Every line with "Sara" in it must be copied from the data.

[Source data]
_ _ _ _

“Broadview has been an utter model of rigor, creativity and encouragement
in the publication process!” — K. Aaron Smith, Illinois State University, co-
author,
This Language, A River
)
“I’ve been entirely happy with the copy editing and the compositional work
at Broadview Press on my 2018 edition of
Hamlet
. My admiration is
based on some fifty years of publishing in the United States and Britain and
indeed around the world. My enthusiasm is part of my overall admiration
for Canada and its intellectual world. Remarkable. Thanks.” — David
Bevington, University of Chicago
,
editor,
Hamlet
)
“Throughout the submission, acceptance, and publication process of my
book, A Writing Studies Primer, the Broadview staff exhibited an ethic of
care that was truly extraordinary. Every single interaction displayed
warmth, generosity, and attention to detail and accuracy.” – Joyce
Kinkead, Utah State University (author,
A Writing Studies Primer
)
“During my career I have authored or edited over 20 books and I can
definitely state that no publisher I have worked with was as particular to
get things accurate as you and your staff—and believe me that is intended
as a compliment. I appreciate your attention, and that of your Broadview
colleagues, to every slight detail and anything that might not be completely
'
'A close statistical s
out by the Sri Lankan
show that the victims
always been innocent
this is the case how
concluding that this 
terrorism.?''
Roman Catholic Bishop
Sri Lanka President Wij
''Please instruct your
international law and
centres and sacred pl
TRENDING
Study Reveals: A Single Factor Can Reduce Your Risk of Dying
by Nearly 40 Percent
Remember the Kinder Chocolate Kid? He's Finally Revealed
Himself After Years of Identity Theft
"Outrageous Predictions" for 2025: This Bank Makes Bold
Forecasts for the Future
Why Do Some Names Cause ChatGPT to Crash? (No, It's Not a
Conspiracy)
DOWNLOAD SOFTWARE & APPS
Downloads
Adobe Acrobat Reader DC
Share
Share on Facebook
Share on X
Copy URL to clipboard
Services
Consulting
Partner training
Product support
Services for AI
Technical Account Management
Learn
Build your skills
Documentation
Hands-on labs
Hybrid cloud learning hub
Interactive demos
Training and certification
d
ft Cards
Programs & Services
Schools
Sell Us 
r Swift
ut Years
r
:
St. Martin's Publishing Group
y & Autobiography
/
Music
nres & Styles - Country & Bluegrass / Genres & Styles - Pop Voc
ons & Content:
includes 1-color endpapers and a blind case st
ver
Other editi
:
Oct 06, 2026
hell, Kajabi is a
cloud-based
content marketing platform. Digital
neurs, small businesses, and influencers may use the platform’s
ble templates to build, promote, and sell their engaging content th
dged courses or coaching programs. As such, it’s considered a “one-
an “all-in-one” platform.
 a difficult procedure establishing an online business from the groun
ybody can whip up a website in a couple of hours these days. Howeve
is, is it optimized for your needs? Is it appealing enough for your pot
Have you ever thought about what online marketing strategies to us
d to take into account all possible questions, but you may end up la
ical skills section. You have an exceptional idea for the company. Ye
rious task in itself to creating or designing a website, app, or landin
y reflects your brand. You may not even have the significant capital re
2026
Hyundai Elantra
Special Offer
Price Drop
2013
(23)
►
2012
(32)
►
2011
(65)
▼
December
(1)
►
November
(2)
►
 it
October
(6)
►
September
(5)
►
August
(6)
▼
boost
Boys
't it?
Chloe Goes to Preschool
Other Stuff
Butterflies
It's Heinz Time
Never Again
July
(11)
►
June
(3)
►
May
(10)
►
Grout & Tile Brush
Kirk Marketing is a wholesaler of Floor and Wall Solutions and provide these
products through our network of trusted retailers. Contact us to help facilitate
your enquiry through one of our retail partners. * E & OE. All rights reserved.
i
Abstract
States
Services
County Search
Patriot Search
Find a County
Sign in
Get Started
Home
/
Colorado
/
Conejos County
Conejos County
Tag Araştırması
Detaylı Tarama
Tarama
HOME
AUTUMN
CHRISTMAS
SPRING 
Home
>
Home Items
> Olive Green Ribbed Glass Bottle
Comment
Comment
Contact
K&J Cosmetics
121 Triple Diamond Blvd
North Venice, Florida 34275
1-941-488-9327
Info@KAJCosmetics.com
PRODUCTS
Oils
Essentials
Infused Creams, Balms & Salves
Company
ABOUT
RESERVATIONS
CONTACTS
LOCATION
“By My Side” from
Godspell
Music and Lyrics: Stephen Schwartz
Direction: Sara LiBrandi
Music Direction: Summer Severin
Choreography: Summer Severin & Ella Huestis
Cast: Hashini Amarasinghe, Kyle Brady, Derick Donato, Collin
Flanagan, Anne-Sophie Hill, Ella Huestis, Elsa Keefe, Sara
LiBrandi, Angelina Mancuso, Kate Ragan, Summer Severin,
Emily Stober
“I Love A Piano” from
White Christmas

_ _ _ _

Response area:
Direction: Sara LiBrandi
Flanagan, Anne-Sophie Hill, Ella Huestis, Elsa Keefe, Sara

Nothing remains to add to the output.